Quel che resta del nucleare
Articolo de l'Essenziale
di Stefano Liberti | 29/07/2022
La centrale di Borgo Sabotino, vicino a Latina, aspetta dal 1987 di essere smontata. Ma è un’impresa molto complessa, anche perché quando fu costruita gli impianti non erano stati pensati per essere demoliti.
Quando entrò in funzione era la più grande d’Europa. Oggi giace spenta nei pressi del litorale pontino, a mostrare con la sua ingombrante presenza tutte le criticità di un possibile rilancio dell’atomo civile. Aperta dall’Eni nel 1963, la centrale nucleare di Borgo Sabotino, vicino a Latina, è una delle quattro presenti sul territorio nazionale, la prima mai costruita e quella che per ultima sarà smantellata.
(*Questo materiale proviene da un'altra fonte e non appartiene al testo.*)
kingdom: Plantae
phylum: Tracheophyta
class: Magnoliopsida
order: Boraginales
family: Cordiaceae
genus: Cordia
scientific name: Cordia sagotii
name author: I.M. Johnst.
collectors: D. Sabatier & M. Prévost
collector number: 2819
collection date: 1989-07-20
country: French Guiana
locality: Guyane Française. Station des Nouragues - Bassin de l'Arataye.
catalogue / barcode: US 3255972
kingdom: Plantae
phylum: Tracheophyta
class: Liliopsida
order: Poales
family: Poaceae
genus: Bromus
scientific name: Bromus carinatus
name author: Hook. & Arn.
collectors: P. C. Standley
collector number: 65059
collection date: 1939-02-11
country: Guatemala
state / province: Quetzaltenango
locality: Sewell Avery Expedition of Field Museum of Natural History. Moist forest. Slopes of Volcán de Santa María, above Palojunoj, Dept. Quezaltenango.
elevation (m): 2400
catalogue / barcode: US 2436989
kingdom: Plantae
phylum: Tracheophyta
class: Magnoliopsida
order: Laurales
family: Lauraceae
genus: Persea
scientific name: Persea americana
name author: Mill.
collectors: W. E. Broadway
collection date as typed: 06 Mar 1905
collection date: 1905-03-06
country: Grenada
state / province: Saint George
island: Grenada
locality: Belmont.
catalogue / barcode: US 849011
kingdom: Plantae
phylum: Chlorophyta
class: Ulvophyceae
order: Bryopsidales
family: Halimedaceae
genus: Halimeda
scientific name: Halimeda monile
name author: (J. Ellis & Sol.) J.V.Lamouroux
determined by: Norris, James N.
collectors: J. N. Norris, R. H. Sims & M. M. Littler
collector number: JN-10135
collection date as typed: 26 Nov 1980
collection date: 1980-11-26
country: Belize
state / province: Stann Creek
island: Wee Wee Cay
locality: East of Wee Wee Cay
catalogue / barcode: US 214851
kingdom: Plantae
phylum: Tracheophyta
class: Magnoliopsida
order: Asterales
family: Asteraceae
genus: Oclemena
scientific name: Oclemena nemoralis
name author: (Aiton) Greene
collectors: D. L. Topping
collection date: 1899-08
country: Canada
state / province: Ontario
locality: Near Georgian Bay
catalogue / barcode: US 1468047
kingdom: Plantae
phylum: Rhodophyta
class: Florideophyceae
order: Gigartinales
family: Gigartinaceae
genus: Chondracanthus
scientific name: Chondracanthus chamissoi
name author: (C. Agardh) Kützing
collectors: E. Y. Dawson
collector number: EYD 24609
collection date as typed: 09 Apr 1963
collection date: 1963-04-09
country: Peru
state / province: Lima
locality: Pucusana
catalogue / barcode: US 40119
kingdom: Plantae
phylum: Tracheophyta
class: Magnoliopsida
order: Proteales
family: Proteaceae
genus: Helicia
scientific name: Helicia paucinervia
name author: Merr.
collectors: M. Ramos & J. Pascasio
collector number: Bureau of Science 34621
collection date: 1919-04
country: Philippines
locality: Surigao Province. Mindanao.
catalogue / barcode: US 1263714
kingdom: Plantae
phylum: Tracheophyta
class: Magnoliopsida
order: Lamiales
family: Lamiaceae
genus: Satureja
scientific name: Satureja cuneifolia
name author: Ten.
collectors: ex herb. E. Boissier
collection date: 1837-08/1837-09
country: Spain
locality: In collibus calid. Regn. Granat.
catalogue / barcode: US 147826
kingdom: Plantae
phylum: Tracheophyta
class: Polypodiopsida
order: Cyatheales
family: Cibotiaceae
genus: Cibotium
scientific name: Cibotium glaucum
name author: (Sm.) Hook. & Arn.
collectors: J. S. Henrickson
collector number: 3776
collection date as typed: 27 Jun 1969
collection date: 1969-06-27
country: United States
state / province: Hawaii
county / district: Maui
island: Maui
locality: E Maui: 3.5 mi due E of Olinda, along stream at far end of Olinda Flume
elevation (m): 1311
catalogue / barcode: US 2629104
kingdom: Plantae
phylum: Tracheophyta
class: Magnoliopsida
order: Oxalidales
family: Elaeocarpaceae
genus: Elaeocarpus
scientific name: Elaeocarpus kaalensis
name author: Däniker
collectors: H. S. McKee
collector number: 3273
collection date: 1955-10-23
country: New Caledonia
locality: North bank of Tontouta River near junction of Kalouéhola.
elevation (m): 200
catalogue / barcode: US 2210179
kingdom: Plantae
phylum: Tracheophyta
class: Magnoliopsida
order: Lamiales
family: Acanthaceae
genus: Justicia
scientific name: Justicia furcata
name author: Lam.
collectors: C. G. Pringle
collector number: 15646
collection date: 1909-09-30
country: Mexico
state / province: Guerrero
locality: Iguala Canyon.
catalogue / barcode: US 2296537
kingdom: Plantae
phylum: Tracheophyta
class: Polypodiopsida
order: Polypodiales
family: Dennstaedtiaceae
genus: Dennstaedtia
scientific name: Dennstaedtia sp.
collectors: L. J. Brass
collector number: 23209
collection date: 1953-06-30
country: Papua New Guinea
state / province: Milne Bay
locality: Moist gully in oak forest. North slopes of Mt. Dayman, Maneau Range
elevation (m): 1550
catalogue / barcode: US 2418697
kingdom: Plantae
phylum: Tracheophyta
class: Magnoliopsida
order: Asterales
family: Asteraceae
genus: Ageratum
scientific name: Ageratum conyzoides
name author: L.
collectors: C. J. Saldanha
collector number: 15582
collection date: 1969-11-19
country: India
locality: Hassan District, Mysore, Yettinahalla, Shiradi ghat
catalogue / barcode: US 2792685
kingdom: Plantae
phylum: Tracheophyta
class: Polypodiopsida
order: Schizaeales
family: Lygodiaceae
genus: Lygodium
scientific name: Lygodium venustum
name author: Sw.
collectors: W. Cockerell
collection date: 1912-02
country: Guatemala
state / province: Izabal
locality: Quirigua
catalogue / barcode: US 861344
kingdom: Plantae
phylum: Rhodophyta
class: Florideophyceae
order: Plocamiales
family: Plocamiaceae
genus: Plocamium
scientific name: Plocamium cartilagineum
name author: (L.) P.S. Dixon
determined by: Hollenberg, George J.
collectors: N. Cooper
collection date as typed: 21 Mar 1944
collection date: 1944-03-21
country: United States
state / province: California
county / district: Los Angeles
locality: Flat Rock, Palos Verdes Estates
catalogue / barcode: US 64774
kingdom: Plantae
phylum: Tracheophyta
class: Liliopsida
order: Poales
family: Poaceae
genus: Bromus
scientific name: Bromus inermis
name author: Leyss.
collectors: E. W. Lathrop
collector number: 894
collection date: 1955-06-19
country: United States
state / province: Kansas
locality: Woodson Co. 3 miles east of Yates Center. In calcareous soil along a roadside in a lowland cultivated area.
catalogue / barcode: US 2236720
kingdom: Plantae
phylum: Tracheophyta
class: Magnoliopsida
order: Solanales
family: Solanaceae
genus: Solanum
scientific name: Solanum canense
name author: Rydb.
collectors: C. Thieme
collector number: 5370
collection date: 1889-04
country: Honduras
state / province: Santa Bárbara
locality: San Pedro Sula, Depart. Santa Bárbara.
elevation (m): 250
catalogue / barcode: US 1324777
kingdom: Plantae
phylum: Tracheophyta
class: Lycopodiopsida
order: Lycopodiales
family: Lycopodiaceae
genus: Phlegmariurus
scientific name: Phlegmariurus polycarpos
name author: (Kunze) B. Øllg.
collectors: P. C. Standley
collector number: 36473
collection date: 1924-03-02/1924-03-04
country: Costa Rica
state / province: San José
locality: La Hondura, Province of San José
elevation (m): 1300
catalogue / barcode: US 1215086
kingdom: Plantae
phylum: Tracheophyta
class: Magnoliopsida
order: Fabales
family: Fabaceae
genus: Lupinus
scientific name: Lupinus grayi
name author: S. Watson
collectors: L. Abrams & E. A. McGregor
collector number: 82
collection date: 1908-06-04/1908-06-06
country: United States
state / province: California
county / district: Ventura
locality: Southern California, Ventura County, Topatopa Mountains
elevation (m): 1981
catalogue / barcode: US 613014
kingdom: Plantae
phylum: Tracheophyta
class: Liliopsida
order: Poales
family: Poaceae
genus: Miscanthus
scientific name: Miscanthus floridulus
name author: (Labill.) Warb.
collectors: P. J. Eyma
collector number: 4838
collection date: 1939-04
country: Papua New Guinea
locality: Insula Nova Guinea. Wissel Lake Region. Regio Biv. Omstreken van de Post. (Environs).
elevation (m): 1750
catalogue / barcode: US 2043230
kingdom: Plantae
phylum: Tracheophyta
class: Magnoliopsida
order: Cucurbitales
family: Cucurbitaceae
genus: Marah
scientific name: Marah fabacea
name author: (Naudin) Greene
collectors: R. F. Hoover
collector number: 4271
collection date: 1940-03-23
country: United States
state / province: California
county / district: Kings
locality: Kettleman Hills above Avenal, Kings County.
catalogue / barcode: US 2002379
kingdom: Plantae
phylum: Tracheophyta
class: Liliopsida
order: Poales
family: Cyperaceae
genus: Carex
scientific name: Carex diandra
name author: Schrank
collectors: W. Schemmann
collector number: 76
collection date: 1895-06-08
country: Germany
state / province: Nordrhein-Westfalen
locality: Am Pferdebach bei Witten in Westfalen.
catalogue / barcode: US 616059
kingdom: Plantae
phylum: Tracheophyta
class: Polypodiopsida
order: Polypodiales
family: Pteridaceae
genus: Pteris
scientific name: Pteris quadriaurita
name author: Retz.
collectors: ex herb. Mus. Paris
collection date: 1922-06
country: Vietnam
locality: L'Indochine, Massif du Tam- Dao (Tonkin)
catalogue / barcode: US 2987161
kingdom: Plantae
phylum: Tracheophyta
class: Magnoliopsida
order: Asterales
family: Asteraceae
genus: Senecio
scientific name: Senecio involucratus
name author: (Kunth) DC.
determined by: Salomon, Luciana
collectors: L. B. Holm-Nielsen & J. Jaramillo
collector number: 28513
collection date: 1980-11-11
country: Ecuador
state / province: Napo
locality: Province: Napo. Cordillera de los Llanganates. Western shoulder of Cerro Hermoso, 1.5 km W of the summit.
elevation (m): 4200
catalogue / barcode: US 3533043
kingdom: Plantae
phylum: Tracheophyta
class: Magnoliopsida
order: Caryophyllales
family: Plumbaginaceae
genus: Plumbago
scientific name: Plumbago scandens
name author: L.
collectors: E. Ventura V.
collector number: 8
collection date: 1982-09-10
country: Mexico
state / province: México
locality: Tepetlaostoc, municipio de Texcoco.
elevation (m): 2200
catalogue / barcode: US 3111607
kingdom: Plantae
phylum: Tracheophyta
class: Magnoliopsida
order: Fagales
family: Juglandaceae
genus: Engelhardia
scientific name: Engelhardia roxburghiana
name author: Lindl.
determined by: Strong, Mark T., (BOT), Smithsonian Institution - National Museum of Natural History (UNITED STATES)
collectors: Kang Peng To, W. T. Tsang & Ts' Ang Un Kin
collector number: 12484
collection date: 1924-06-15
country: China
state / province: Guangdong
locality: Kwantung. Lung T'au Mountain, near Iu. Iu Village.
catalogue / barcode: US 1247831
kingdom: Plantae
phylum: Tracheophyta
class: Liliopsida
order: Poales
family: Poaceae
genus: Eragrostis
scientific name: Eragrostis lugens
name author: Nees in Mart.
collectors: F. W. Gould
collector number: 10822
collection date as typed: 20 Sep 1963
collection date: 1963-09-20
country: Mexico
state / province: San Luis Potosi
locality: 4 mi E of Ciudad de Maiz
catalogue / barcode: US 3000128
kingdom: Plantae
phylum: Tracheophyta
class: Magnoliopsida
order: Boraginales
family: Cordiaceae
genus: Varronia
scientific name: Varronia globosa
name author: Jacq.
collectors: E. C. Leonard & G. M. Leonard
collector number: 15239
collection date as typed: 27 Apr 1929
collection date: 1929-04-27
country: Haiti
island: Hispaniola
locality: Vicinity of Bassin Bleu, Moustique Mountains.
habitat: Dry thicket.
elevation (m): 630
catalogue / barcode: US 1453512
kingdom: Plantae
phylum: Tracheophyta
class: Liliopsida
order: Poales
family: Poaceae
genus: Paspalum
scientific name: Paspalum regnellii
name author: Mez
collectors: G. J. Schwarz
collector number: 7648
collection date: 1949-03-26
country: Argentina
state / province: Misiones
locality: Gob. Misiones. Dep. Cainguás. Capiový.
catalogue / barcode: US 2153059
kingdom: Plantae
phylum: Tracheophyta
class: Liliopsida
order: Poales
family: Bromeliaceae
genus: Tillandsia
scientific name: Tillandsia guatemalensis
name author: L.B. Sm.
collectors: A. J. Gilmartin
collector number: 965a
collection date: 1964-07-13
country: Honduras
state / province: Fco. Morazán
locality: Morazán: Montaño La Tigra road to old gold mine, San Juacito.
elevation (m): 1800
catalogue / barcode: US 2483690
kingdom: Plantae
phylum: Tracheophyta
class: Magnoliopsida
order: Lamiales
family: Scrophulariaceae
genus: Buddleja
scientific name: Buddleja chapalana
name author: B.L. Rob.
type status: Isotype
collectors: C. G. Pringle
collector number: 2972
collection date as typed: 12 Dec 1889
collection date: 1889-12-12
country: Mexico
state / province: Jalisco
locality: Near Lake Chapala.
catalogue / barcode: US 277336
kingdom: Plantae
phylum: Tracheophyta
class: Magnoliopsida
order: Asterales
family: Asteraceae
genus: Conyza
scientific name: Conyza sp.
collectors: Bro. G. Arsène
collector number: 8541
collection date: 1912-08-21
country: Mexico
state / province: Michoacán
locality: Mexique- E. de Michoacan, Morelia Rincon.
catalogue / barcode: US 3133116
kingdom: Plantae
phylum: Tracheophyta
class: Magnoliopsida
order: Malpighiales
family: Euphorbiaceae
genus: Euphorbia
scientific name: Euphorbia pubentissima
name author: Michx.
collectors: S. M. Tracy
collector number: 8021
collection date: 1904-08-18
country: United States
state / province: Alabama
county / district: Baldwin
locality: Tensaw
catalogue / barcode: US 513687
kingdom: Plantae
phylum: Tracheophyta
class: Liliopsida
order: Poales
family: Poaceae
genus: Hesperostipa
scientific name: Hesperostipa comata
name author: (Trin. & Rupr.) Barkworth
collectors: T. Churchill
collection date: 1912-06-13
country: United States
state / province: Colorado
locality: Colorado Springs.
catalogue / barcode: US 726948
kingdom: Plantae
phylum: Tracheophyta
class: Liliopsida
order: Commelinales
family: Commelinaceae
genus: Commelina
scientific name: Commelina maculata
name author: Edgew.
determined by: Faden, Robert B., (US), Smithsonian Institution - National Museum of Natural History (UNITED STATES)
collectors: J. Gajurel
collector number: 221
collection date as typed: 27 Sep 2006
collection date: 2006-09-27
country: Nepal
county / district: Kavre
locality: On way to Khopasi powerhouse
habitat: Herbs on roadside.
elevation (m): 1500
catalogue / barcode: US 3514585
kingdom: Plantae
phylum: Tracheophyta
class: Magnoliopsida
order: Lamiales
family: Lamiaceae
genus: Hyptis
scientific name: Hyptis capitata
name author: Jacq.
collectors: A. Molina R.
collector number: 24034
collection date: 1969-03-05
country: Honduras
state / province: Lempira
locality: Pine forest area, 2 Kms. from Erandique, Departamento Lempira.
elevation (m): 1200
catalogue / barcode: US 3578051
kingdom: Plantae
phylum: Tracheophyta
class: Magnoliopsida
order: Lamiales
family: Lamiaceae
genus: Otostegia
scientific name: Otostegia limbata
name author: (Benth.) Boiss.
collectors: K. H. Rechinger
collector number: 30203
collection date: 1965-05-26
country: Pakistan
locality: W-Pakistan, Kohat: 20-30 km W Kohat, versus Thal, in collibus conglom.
A una data che nessuno è ancora in grado di indicare, con costi che nel frattempo hanno raggiunto livelli stratosferici.
La centrale è inattiva da quando, nel 1987, i referendum sul nucleare dichiararono chiusa la parabola dell’atomo civile italiano. Da allora è in attesa di essere smantellata. Il compito è stato affidato alla Sogin, la società pubblica costituita ad hoc nel 1999 per occuparsi del decommissioning, ossia lo smontaggio delle centrali e la messa in sicurezza dei rifiuti radioattivi.
Ma le operazioni avanzano a rilento, per difficoltà tecnologiche e per l’ostacolo di natura tutta politica dell’identificare un sito dove costruire il deposito nazionale di stoccaggio del materiale radioattivo.